Grassroots activist Amy Hedtke—an alternate delegate to the RNC’s presidential nominating convention—was arrested after refusing to stop recording a public meeting at the Texas Capitol—even though it was within her rights to do so. Texas state law (Subchapter B, Section 551.023) permits recording of a public meeting by a person in attendance. However, Chairman Byron Cook, a Republican, adopted rules in violation of state statute, allowing only credentialed media to record the meeting. Hedke was attending a committee meeting in which a partial birth abortion bill would be heard.
Cook, who claims to be pro-life, has been referred to as a bully by the Texas Right To Life PAC. During a previous session concerning a partial abortion bill, Cook wrote a public letter in support of partial birth abortion for babies with developmental disabilities.
A number of pro life activists, including Hedtke, attended to demand a hearing on House Bill 948 to abolish abortion—which Cook has denied a spot on the committee docket. Following Hedtke’s arrest while she was being processed in jail, Chairman Cook called on her to testify.
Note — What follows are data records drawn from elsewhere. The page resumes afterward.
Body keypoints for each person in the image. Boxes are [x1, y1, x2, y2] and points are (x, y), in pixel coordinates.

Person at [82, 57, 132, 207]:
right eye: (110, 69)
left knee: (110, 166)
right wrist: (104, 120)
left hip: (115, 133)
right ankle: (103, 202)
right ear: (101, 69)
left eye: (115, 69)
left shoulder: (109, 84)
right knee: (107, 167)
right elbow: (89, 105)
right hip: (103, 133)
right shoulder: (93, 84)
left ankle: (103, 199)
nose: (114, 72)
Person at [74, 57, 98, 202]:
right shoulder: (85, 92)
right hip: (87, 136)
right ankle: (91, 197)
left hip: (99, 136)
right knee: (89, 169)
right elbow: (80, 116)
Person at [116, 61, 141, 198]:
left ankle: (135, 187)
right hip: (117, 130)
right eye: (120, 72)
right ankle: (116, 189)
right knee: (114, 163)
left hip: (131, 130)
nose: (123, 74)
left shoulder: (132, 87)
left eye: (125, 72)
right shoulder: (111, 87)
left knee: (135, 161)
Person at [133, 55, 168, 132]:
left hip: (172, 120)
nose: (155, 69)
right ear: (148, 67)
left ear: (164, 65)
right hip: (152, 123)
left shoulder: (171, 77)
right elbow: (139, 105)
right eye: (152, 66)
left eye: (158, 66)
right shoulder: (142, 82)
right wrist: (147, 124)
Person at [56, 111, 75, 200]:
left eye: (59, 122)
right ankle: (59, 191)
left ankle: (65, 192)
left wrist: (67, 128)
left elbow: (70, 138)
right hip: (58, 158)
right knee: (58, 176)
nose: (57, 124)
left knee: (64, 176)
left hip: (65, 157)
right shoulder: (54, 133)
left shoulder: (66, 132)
Despite one sign outside the committee room and an additional three inside the room, Hedtke decided to Facebook Live the meeting anyway. Prior to the meeting, she was told that House rules trump state law. Hedtke disagreed and read the state law on her Facebook Live feed explaining that state law only allows “reasonable restrictions” that may not impair a person the right granted to record the meeting. Examples of reasonable restrictions given by Hedtke include not shoving a camera in a person’s face and that a camera can’t be set up blocking traffic flow.
The Texas law granting attendees the right to record public meetings states:
“A person in attendance may record all or any part of an open meeting of a governmental body by means of a recorder, video camera, or other means of aural or visual reproduction.”
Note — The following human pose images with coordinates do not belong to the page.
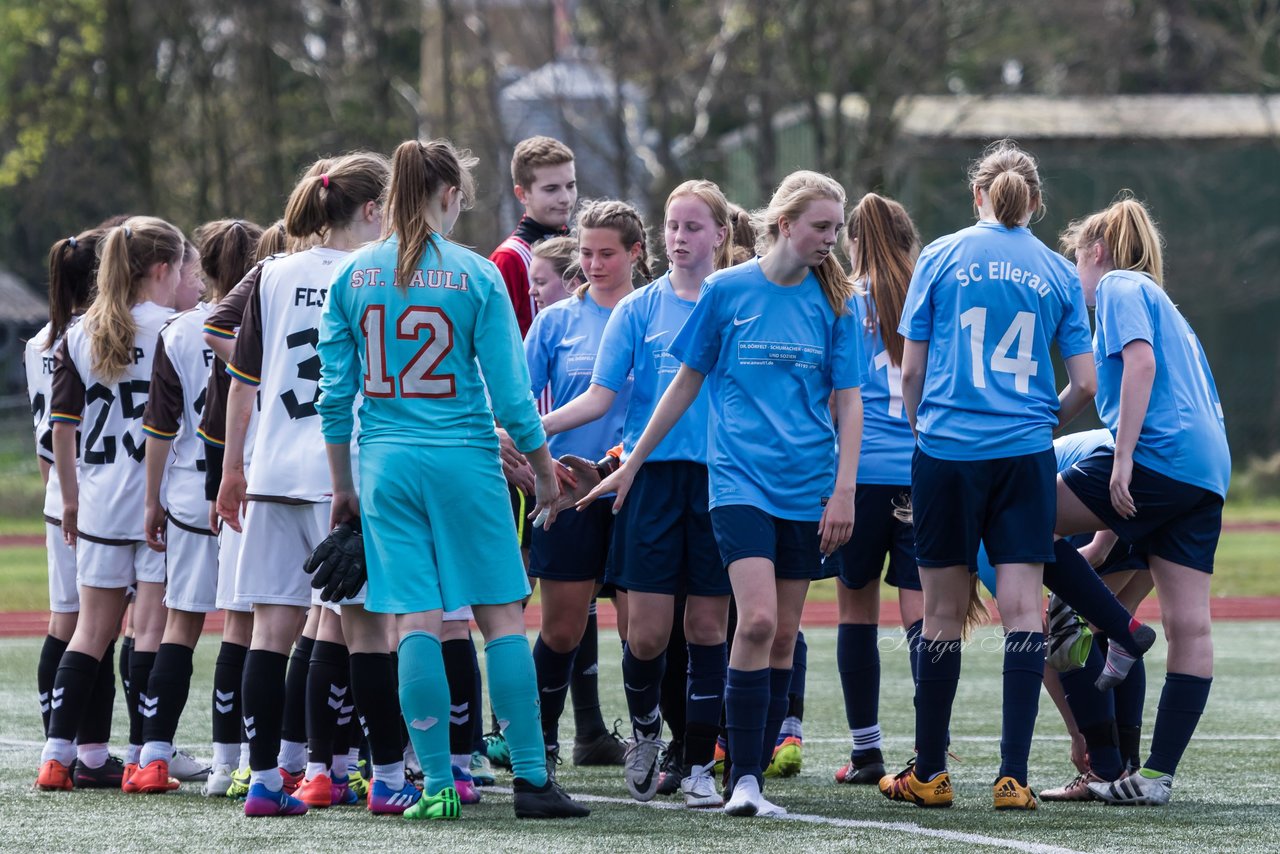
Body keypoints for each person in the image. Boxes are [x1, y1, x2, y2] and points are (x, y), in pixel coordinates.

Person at [317, 137, 589, 820]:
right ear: (447, 195)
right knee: (499, 619)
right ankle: (531, 779)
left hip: (384, 462)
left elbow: (334, 396)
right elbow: (511, 391)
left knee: (413, 621)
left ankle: (435, 785)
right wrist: (544, 468)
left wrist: (342, 484)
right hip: (462, 456)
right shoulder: (474, 273)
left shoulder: (354, 275)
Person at [581, 170, 865, 818]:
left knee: (784, 636)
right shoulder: (728, 292)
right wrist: (632, 462)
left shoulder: (837, 301)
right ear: (786, 224)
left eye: (836, 228)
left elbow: (849, 405)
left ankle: (749, 777)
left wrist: (843, 489)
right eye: (821, 226)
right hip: (735, 482)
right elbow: (683, 385)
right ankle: (736, 777)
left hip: (806, 486)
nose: (831, 239)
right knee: (755, 619)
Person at [880, 141, 1097, 811]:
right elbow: (1085, 383)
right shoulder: (1059, 272)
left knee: (943, 615)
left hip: (946, 451)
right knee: (1024, 610)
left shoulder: (941, 256)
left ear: (979, 195)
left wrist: (923, 426)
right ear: (1035, 202)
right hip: (1024, 455)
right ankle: (1013, 779)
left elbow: (910, 372)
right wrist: (1037, 419)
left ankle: (932, 775)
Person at [216, 152, 402, 817]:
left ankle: (264, 783)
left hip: (271, 473)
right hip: (344, 477)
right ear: (372, 210)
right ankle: (385, 779)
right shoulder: (375, 273)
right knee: (367, 636)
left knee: (270, 633)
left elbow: (242, 384)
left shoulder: (270, 272)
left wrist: (233, 469)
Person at [542, 180, 734, 807]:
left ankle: (700, 764)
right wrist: (530, 428)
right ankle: (648, 732)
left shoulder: (739, 301)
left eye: (693, 227)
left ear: (721, 235)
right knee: (646, 635)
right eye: (673, 226)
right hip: (647, 479)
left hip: (722, 483)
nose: (680, 238)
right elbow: (600, 398)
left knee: (708, 628)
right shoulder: (637, 309)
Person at [1056, 196, 1229, 806]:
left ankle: (1122, 634)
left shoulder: (1121, 286)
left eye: (1075, 261)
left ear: (1095, 253)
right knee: (1191, 627)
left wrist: (1124, 456)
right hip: (1205, 474)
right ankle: (1154, 777)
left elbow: (1140, 365)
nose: (1076, 277)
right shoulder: (1167, 305)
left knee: (1016, 517)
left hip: (1159, 457)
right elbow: (1115, 384)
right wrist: (1107, 533)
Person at [36, 216, 184, 792]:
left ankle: (55, 757)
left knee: (89, 633)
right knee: (148, 629)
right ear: (161, 269)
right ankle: (144, 760)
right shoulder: (176, 328)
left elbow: (62, 428)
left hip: (97, 501)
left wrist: (69, 499)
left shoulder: (77, 332)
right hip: (156, 499)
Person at [133, 220, 262, 796]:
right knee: (255, 626)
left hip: (189, 486)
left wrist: (152, 498)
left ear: (202, 269)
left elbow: (159, 426)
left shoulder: (179, 329)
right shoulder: (271, 314)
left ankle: (154, 753)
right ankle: (240, 760)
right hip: (256, 482)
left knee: (180, 624)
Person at [525, 199, 646, 777]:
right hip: (572, 490)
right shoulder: (555, 322)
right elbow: (521, 406)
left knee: (643, 631)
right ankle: (540, 741)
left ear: (635, 254)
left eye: (607, 254)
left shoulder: (658, 311)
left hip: (641, 489)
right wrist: (536, 467)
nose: (594, 265)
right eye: (587, 253)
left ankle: (659, 744)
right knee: (564, 626)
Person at [830, 193, 927, 786]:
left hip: (858, 476)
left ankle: (867, 753)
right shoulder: (931, 294)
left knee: (855, 609)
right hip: (921, 472)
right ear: (908, 238)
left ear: (853, 242)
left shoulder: (843, 302)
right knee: (924, 615)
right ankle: (928, 753)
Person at [25, 225, 127, 789]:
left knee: (72, 623)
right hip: (95, 495)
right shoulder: (98, 336)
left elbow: (47, 438)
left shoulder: (40, 340)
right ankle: (84, 751)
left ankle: (64, 744)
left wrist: (58, 496)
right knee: (91, 626)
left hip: (62, 494)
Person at [491, 135, 578, 336]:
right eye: (551, 189)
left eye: (570, 186)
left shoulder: (585, 250)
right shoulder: (508, 259)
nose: (565, 198)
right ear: (522, 194)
When the Texas Department of Safety (DPS) officers told Hedtke to leave the public committee meeting for recording without the chair’s permission, Hedtke informed them that according to state law, she had a right to record the meeting. DPS responded that she still had to leave for refusing to comply with the chairman’s recording ban. A female officer told Hedtke, “the chairman has the right to make that decision,” referring to the recording ban for uncredentialed media.
Video capturing the event showed DPS officers dragging Hedtke out of the room and ordering her to leave the Capitol. Hedtke refused to leave the Capitol, citing that her rights were being violated and that they were enforcing an illegal rule. DPS told her that she would be charged with criminal trespassing.
Hedtke asserted to DPS that her arrest was unlawful because they were following an unlawful or order by the chairman in violation of state law. Upon refusal to stand up and walk to the transport vehicle on her own, DPS told her that she was going to face a charge of resisting arrest. “If you are going to arrest me, you are going to have to do that yourself,” Hedtke responded. “I’m not going to resist you, but I’m not going to help you.”
As DPS processed her in jail, Hedtke continued to “not resist” by refusing to put on prison garb. She described how DPS pulled off her dress and left her naked in a room with a window where others could see her in full view. She said they eventually taped the window with brown paper bags and later came back in the room to dress her for a mug shot.
Following her mug shot, Hedtke was taken into a padded room where she was stripped down again and left with a mattress and a blanket.
The magistrate dropped the resisting arrest charge for lack of evidence, but maintained the trespassing charge.